I miss old video stores. You could just go in, browse around, pick out a film, and check it out for less than five dollars. The main drawbacks were that the new releases were always checked out, you were limited by the scope of your store’s library, and you could only check out something like three or four at a time. Still, that could get you through the night. Heck, just browsing was part of the fun! If you found a place that had been around a while, that had an extensive library, who knew what treats you might discover in their inventory. You also had people, movie nerds of all sorts, who you could discuss movies with at the counter.

Now, a movie is in the theater for three weeks. When will it stream? Maybe next week, maybe as part of a subscription to a streaming service, maybe you have to pay more — on top of the streaming service fee, which is on top of the fee to get wifi or whatever that gets the streaming part into your house. The worst part are the old films. “Old” meaning anything issued more than say three-five years ago that was not a blockbuster. “Old” meaning out of style, unpopular. Want to see a semi-niche film starring Tom Hardy as gangster twins? Only a handful of streaming services carry it and for a price. Want to see a film issued when your great-grandparents were still alive? Nope. Hell, want to see Nope?

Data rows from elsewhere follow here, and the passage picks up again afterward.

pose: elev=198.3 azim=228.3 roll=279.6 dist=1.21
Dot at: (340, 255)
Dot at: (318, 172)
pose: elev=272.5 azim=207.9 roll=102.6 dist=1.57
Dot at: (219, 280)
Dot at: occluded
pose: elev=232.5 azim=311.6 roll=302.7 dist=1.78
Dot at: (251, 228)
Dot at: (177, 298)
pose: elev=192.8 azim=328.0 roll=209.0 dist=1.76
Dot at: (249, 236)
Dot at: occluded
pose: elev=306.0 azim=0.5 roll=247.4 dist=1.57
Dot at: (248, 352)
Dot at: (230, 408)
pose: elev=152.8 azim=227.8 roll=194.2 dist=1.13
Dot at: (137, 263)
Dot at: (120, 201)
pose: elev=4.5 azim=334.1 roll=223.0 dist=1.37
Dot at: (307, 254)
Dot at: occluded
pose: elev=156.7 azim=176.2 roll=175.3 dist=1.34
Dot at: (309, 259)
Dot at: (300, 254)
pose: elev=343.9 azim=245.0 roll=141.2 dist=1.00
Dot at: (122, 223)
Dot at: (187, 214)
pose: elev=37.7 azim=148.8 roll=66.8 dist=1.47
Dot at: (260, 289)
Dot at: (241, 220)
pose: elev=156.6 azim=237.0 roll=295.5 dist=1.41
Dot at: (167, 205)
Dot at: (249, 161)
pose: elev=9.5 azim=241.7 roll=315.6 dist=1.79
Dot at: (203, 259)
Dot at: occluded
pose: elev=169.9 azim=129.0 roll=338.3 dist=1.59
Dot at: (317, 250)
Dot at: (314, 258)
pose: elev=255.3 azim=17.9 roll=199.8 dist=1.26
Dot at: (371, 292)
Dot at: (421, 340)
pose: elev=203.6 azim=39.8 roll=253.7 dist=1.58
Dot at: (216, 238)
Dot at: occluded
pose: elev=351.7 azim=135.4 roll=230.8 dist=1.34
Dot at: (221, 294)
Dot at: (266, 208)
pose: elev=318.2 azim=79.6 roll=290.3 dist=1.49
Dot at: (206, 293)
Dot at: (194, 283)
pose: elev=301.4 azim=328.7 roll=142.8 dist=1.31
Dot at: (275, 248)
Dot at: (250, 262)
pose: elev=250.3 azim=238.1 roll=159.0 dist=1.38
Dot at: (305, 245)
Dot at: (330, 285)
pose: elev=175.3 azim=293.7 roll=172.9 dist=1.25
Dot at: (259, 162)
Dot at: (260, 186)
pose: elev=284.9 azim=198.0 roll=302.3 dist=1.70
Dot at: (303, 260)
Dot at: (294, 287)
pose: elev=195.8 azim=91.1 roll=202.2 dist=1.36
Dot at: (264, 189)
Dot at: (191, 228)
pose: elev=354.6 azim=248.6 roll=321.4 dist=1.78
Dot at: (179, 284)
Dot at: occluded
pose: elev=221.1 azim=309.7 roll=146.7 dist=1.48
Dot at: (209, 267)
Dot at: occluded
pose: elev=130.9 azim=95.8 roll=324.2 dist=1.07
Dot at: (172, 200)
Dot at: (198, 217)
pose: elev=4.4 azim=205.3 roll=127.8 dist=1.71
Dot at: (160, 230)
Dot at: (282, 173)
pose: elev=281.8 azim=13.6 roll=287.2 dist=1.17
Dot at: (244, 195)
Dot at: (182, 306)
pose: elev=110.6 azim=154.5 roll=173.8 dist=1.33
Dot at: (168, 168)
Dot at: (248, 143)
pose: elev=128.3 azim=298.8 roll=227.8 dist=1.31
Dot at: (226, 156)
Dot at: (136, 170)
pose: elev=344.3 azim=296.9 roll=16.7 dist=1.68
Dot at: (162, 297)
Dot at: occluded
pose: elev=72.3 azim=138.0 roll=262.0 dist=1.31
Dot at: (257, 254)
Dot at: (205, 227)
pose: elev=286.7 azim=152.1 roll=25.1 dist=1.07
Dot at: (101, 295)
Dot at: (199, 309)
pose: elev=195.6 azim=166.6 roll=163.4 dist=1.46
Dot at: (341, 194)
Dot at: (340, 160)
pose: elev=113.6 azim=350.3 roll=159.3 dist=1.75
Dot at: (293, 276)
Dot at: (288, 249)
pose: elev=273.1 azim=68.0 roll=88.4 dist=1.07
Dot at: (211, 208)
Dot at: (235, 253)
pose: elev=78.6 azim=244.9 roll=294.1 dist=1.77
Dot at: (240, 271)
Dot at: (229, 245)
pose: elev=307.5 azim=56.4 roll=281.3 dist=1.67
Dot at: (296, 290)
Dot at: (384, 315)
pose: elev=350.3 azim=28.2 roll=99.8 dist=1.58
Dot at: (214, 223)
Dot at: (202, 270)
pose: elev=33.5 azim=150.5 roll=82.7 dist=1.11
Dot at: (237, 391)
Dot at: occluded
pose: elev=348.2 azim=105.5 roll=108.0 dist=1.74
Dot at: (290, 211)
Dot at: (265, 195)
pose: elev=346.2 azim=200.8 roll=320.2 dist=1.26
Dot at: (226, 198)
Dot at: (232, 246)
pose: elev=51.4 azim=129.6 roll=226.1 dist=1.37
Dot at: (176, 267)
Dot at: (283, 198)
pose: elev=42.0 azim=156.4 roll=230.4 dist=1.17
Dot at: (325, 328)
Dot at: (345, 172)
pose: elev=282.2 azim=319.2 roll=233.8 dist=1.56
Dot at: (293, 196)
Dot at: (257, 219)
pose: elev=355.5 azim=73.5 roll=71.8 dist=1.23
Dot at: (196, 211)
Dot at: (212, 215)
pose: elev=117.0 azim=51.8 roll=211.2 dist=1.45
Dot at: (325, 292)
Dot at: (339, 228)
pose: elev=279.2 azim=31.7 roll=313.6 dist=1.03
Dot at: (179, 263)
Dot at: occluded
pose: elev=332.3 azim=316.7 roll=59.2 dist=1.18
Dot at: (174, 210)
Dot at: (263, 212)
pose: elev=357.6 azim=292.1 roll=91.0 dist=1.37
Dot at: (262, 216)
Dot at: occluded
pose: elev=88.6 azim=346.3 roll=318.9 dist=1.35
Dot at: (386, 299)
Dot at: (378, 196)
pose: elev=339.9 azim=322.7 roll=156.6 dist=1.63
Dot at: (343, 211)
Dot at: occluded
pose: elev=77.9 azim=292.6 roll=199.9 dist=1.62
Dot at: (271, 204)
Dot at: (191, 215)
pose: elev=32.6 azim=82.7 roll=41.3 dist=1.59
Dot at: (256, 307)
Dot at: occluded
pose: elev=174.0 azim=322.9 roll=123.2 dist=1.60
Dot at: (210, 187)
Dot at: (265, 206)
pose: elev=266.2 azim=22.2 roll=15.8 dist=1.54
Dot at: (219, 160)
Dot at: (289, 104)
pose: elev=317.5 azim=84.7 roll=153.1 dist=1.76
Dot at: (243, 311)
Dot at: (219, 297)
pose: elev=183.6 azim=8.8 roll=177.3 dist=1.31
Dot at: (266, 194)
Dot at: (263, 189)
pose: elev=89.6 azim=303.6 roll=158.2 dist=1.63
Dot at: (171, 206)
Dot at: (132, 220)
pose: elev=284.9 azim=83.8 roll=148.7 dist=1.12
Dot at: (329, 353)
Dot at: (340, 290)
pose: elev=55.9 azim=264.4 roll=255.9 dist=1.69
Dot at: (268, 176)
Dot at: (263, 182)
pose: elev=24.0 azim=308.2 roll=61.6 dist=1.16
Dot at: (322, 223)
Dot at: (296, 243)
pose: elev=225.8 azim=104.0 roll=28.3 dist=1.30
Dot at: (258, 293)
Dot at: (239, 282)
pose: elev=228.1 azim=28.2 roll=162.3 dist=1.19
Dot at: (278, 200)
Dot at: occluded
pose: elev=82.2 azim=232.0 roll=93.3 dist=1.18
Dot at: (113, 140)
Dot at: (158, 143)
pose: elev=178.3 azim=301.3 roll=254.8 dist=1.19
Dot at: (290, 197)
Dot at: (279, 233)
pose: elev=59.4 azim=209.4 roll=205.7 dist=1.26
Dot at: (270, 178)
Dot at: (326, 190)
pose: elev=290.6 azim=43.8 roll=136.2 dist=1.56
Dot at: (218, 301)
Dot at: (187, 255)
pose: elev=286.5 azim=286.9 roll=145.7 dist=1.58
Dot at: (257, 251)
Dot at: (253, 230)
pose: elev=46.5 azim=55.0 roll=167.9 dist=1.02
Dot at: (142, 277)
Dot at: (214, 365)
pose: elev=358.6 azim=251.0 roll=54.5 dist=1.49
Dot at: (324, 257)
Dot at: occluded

A digression: There were many times that I could not afford cable, but I did have a VCR or CD-ROM on my computer so I could rent movies as I chose, so after the overhead of the device, it was just the film. My first VCR was on loan from a friend, Karl Bernard. For Christmas, Santa brought me a VCR, it may have been a hand-me-down, but it worked. I didn’t have cable until I had a roommate insist on it or unless it was part of the rental package. Those were olden times, too.

The closest I can get to that experience now is the actual library. The loan lots of films, sometimes even stream them. That’s how I saw the recent Interview with a Vampire. Otherwise, that was another channel subscription, another indefinite wait until one of my or my sorta-step-daughters’ subscriptions carried it.

This all sounds trivial. I read, escape read. I write. Another person in my writing group marvelled that I have four notebooks going. (That will go in my “Does she have ADHD?” file.) I do other things. Still, I love stories, and films are stories with multiple dimensions. They can be art, and even when they are not, they give shape to feelings, to ideas, to archetypes that speak to people. In the wake of my mother’s death, I became friends with the Marvel Cinematic Universe. I wasn’t particularly interested in them before, or even since, but at the time, they spoke to me. (Confession: Since it came out, I feel Agatha All Along, especially the Lilia storyline.)

Films are also a business, I know, but access to anything now seems to be a road with more and more toll booths and blocks. The road could be education, it could be information, it could be health care, it could be simply books or movies. We all need to make a living, but somehow, the harder, longer, more most people work — even running the toll booths — more and more booths pop up with no relief.

Maybe I should go watch Squid Game? Of course, wouldn’t it be ironic if I found out that I now had to pay extra to watch it?